*** Page text ***
First question - what to do with a horse that won’t respond to go forward cues. Well, it depends. First off, you want to make sure you are being deliberate with your request. You don’t want to send subtle cues that might make the horse think a fly just landed on their back. You want to get their attention and make a deliberate request. Once the horse yields a bit to that request, you want the horse to feel a change in your demeanor and energy. You are demanding that they respond to your commands, you’re looking at them like you are almost a hungry predator. If that look is enough to have them move then you release that stare and make sure the horse is following through with your command.

How do you make them follow through? If your horse stops or doesn’t move to begin with, you want to swing your lead rope to their neck at the spot you were looking at - but not making contact. Then after that first swing you move yourself forward and do it again, but make contact with the spot. Then if no response, I’ll do it a little harder. Same if your horse won’t increase speed. Swing first at their belly and rump, then the second time make contact, and increase pressure from there until they pick up the pace. You have to show the horse you are its leader - you make their feet move, not the other way around.

Horses learn from the release of pressure. So again, I will refer to my saying of squeeze, bump, kick and kill. You have to commit to increasing pressure until you get a response. If you don’t the horse will just become desensitized to your requests. But as soon as the horse caves to your pressure, you need to release it to reward them. Then repeat the same steps. Soon the horse will learn it can skip having you bump or kick ‘em and just do what you want at the “squeeze” stage. That’s how you get your horse to be more soft, supple, and responsive.
*** End of Page text ***
*** Records provided ***
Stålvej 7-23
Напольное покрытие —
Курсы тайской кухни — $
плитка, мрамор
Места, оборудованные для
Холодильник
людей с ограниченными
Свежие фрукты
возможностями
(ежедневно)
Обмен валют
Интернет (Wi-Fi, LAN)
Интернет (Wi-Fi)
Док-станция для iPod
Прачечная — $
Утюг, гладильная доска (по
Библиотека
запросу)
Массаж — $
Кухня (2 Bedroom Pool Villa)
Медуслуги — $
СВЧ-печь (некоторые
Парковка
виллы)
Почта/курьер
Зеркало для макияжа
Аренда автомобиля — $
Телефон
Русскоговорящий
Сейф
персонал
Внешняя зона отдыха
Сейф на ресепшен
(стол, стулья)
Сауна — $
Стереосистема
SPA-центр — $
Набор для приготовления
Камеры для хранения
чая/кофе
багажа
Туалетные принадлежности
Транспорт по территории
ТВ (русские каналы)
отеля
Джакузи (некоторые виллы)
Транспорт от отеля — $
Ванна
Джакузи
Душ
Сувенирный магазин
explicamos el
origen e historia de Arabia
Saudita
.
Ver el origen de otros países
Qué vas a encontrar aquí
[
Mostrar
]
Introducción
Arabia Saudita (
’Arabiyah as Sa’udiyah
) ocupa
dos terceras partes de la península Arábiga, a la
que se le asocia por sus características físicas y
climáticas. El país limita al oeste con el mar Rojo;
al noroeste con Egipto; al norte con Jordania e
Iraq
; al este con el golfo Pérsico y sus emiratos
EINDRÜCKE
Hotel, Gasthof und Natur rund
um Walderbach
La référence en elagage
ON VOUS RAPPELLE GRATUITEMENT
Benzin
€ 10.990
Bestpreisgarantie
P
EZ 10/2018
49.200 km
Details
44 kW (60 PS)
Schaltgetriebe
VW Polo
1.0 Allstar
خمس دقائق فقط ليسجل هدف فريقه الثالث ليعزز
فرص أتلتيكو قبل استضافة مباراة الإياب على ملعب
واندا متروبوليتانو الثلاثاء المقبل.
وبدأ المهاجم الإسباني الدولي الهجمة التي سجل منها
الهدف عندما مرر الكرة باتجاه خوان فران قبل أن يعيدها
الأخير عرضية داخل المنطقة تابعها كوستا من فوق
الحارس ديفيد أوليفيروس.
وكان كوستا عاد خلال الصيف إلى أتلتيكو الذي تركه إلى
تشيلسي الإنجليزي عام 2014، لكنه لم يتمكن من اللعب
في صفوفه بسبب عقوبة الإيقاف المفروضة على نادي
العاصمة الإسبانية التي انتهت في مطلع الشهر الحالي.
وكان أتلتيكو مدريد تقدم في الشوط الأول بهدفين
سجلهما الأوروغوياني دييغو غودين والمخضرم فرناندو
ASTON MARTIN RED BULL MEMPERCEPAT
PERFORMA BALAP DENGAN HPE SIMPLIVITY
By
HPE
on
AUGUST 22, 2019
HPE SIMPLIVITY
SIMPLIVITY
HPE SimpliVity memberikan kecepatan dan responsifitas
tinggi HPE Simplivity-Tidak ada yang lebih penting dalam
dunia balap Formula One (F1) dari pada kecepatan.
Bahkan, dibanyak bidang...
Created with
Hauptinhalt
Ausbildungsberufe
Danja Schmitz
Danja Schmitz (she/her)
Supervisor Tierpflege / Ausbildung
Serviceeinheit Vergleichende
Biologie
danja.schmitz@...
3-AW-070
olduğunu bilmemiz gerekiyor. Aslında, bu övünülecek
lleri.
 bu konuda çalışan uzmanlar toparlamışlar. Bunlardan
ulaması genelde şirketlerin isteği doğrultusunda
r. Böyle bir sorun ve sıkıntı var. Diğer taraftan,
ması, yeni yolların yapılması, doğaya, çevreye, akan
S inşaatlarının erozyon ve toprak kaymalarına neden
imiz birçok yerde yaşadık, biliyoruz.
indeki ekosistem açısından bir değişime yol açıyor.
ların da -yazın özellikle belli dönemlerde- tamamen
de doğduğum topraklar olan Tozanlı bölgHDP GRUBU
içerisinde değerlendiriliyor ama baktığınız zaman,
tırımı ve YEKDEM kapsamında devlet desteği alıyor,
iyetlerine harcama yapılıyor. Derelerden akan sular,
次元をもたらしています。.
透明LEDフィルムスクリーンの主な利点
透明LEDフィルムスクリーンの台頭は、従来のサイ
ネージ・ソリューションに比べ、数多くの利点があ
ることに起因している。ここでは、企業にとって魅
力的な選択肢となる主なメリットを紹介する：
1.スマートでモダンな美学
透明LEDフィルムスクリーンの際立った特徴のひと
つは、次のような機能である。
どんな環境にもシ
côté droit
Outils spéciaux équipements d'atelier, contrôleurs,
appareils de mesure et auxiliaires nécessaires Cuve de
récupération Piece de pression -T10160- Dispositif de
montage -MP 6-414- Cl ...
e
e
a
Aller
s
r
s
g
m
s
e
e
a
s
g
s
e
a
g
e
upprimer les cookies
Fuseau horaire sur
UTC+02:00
*** End of Records provided ***
→ Task 1
Summarize the text on getting a horse to respond to go-forward cues in two sentences.
→ Task 2
According to the text on go-forward cues, why must the handler keep increasing pressure until the horse responds?
→ Task 3
Continue the text on training a horse to respond to go-forward cues from the point where it ends.
The material has no connection to the text on training a horse to move forward.

→ Output 1
A handler should make a deliberate request and, if the horse does not follow through, swing the lead rope toward the relevant spot, then make contact, increasing pressure until the horse moves or picks up speed. Because horses learn from the release of pressure, the handler must keep escalating until the horse responds, then release at once as a reward, so the horse eventually answers at the lightest "squeeze" stage.

→ Output 2
If the handler does not commit to increasing pressure until a response comes, the horse will become desensitized to the requests. Horses learn from the release of pressure, so the release has to come only once the horse gives in.

→ Output 3
Question two - this is a common one. A listener reached out to me saying she is having problems with horsing jerking and bolting off when being turned out to a pasture or ring. As soon as her or the workers at her border facility start to get the halter and lead rope off, the horses are making a run for it. So what can she do to train her staff to kick this behavior in the horses they’re charged with?

First thing is to walk past where you are going to release them, then turn them around and make them face the gate. Don’t let them look at where they want to bolt off to. If the horse starts to get excited you need to slow the process down. Maybe have them run a quick exercise, anything to keep their focus on you.

Now, in terms of training the staff. The manager or owner has to take it upon themselves, be a leader, and retrain the staff and borders too. Consistency is the only way to get rid of this problem, and if you have anyone breaking with that consistency the horse will jump at the opportunity to fall back into their old habits.